Parto e assistenza perinatale
“E’ andata meglio di quanto non osassi sperare” chiarisce subito Donati illustrando i dati relativi al parto e all’assistenza perinatale. In effetti siamo un paese ad alto tasso di cesarei (media nazionale 33,7%) e – diciamoci la verità – le conquiste relative al rispetto della fisiologia della nascita sono state tardive e non sempre pienamente condivise e messe in pratica. Registriamo ancora grande variabilità per area geografica, tra regioni e tra punti nascita nella percentuale di cesarei e nella medicalizzazione dell’assistenza al percorso nascita. “Con questo quadro di partenza, poteva essere facile farsi prendere la mano in una situazione di emergenza in cui per di più le informazioni disponibili erano veramente scarse e spesso contraddittorie”. E invece i dati dicono che anche in questo caso le cose sono andate tutto sommato meglio del previsto.

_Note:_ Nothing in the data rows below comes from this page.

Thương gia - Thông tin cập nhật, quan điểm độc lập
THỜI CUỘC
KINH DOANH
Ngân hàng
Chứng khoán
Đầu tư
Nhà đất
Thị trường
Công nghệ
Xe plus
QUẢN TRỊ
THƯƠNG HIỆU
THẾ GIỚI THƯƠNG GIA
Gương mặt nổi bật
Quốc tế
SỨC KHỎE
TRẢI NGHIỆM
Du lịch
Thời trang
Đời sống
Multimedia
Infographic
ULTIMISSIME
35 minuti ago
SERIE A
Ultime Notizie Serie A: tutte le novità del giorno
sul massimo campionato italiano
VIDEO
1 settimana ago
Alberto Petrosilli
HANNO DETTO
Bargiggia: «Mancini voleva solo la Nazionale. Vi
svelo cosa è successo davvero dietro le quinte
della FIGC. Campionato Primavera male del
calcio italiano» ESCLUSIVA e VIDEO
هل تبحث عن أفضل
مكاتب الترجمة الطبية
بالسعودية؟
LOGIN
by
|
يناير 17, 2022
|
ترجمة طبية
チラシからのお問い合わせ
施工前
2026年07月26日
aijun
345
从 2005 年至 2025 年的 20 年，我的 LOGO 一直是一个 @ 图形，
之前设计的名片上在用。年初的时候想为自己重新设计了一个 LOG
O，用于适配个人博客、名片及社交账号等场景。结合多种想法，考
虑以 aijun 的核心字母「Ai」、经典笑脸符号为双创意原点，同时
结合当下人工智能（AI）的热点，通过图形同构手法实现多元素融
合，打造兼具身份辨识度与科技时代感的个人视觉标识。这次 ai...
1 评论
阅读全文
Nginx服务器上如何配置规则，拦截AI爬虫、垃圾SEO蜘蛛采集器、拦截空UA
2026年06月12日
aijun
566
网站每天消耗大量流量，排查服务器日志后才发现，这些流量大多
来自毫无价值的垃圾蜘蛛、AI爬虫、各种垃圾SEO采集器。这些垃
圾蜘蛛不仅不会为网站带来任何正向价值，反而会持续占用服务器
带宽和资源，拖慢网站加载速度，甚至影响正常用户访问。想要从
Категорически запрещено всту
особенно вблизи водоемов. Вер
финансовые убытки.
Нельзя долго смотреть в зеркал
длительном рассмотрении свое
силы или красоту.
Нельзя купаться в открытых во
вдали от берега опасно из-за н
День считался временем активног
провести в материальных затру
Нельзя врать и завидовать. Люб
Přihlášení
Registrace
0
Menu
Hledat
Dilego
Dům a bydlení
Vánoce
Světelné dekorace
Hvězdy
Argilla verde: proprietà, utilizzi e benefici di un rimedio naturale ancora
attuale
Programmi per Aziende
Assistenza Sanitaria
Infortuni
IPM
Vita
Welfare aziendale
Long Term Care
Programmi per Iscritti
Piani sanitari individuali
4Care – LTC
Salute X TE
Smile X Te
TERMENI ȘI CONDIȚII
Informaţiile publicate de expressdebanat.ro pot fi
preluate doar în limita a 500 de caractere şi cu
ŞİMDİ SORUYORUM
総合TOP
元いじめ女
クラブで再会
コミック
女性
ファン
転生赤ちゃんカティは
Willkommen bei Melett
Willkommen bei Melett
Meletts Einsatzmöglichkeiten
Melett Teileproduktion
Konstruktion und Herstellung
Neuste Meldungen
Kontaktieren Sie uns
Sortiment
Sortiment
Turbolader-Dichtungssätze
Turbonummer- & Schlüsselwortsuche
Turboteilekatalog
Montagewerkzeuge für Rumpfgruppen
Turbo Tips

La percentuale di tagli cesarei è stata in linea con la media nazionale (32,9% e addirittura 25,3% tra le pazienti che non hanno avuto polmonite) e considerato che parliamo nelle primissime fasi dell’epidemia anche per l’allattamento non è andata malissimo, con il 73,4% dei neonati del gruppo che hanno ricevuto latte materno (in alcuni casi spremuto). Circa il 43% delle donne ha potuto avere una persona vicina durante il parto e il 63,5% ha praticato il rooming in. Il contatto pelle a pelle dopo la nascita, considerato importante per l’avvio dell’allattamento al seno e per promuovere il bonding mamma-bambino, è stato tuttavia praticato solo nel 15% dei casi, nonostante l’Organizzazione Mondiale della Sanità, ma anche il Collegio dei ginecologi e ostetrici inglese abbiano molto insistito sulla sicurezza di questa pratica (e di altre a sostegno della fisiologia) e sull’opportunità di garantirle, se ovviamente la mamma era in grado di sostenerle.
“Certo – commenta Donati – non è tutto brillante, c’è ancora molto da fare, ma credo che si sia andati nella direzione giusta. Le informazioni erano scarse, la paura tanta, le complicazioni organizzative ancora di più, eppure i nostri medici sono stati in grado di non eludere la priorità del rispetto della fisiologia, e di adoperarsi per garantirla nella pratica assistenziale. Non optare per il cesareo di routine, far attaccare un bambino al seno di una mamma positiva, non separarlo alla nascita sono state azioni coraggiose in una situazione nella quale i dati disponibili erano scarsi e le difficoltà organizzative enormi. Per confronto, pensiamo che durante i primi due mesi della pandemia il Regno Unito ha registrato un 59% di tagli cesarei, nonostante la media nazionale sia inferiore a quella italiana”.